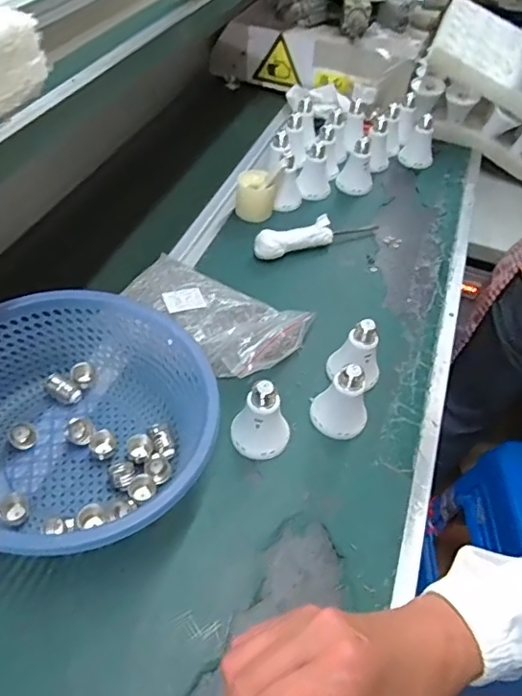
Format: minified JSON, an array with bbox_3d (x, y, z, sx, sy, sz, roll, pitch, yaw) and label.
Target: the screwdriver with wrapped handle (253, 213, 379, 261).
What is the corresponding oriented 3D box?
[{"bbox_3d":[0.089,-0.176,0.848,0.206,0.044,0.036,-17,52,-21],"label":"screwdriver with wrapped handle"}]

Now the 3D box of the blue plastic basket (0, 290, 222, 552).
[{"bbox_3d":[-0.185,0.078,0.536,0.255,0.122,0.261,4,48,-4],"label":"blue plastic basket"}]

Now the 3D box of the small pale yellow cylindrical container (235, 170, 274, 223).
[{"bbox_3d":[-0.010,-0.248,0.886,0.061,0.062,0.060,4,48,-4],"label":"small pale yellow cylindrical container"}]

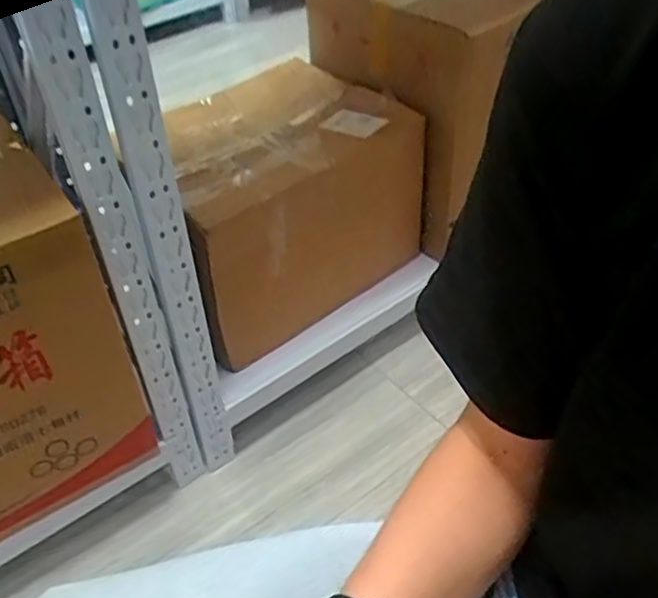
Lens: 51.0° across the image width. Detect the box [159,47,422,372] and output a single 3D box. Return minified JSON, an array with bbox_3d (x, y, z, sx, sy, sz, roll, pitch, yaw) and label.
[{"bbox_3d":[-0.101,-0.173,1.222,0.306,0.327,0.507,32,52,33],"label":"box"}]

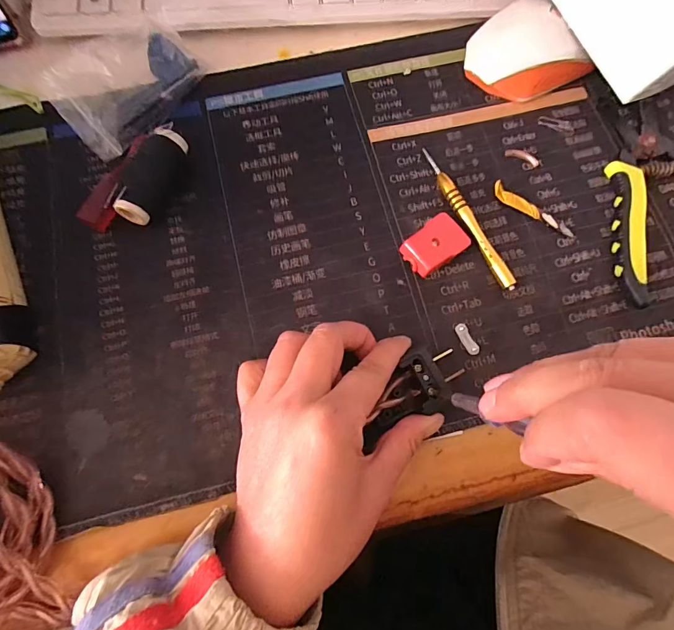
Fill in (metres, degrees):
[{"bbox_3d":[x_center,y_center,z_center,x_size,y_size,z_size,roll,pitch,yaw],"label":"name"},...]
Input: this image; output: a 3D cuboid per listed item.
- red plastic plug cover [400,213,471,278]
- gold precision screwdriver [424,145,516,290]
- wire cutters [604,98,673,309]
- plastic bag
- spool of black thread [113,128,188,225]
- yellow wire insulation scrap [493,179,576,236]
[{"bbox_3d":[0.064,-0.046,0.263,0.042,0.011,0.028,-37,79,-10],"label":"red plastic plug cover"},{"bbox_3d":[0.087,-0.066,0.269,0.009,0.011,0.112,-23,77,-7],"label":"gold precision screwdriver"},{"bbox_3d":[0.237,-0.083,0.273,0.113,0.014,0.149,-2,76,-2],"label":"wire cutters"},{"bbox_3d":[-0.152,-0.170,0.281,0.072,0.026,0.103,35,77,7],"label":"plastic bag"},{"bbox_3d":[-0.122,-0.091,0.264,0.021,0.024,0.064,22,76,4],"label":"spool of black thread"},{"bbox_3d":[0.134,-0.071,0.272,0.061,0.004,0.010,35,77,7],"label":"yellow wire insulation scrap"}]

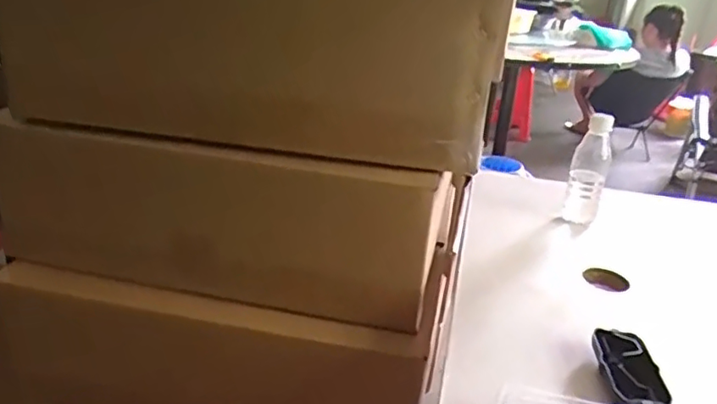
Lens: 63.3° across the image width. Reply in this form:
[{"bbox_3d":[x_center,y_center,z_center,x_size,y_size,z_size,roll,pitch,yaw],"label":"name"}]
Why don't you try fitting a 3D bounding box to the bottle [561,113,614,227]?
[{"bbox_3d":[0.340,-0.044,0.862,0.051,0.167,0.055,16,26,24],"label":"bottle"}]

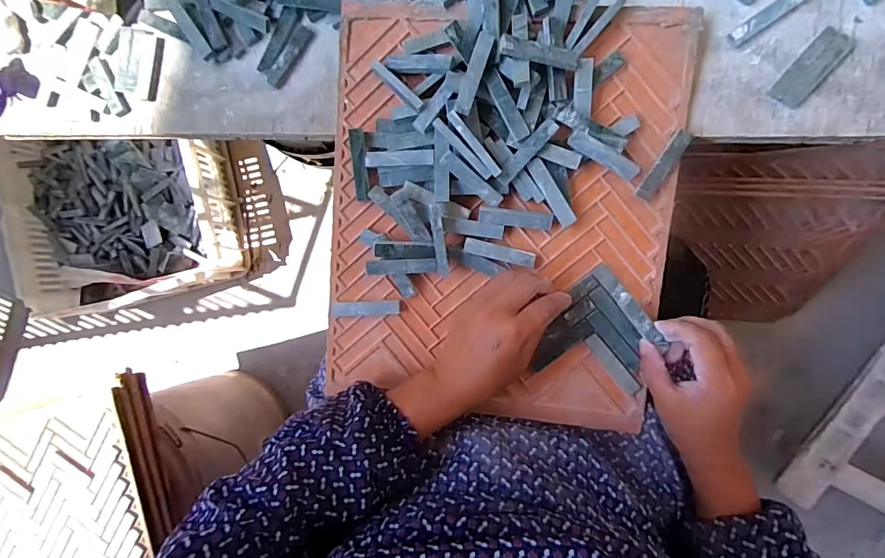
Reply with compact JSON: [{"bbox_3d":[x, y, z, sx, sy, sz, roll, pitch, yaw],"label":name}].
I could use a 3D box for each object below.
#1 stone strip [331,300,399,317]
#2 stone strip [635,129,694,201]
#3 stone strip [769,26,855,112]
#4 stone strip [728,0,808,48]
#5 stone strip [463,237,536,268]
[{"bbox_3d":[-0.072,0.028,0.416,0.064,0.005,0.015,-3,104,1],"label":"stone strip"},{"bbox_3d":[0.181,-0.092,0.361,0.013,0.012,0.059,32,95,7],"label":"stone strip"},{"bbox_3d":[0.285,-0.162,0.340,0.025,0.009,0.060,40,96,6],"label":"stone strip"},{"bbox_3d":[0.253,-0.203,0.338,0.062,0.008,0.013,-33,86,8],"label":"stone strip"},{"bbox_3d":[0.051,-0.023,0.392,0.063,0.013,0.013,15,93,8],"label":"stone strip"}]

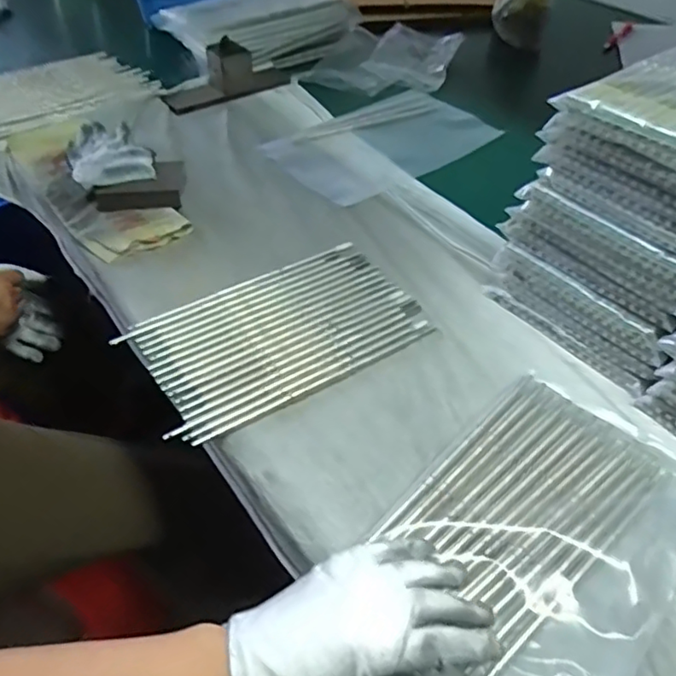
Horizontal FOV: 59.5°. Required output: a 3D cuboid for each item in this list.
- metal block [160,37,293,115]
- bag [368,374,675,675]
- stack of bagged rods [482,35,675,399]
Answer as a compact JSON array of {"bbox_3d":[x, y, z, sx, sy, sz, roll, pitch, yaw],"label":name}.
[{"bbox_3d":[-0.179,-0.437,0.962,0.228,0.075,0.064,-28,52,-23],"label":"metal block"},{"bbox_3d":[0.138,0.154,0.426,0.181,0.026,0.310,34,56,28],"label":"bag"},{"bbox_3d":[0.304,-0.122,0.560,0.206,0.224,0.184,-30,53,-25],"label":"stack of bagged rods"}]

_TASK TO COMPLETE_
Repeat the entries above verbatim, but only from the line that has "Reply with compact" down to the line that has "#4 stone strip [728,0,808,48]", inclusive.

_ANSWER TO THE PROBLEM_
Reply with compact JSON: [{"bbox_3d":[x, y, z, sx, sy, sz, roll, pitch, yaw],"label":name}].
I could use a 3D box for each object below.
#1 stone strip [331,300,399,317]
#2 stone strip [635,129,694,201]
#3 stone strip [769,26,855,112]
#4 stone strip [728,0,808,48]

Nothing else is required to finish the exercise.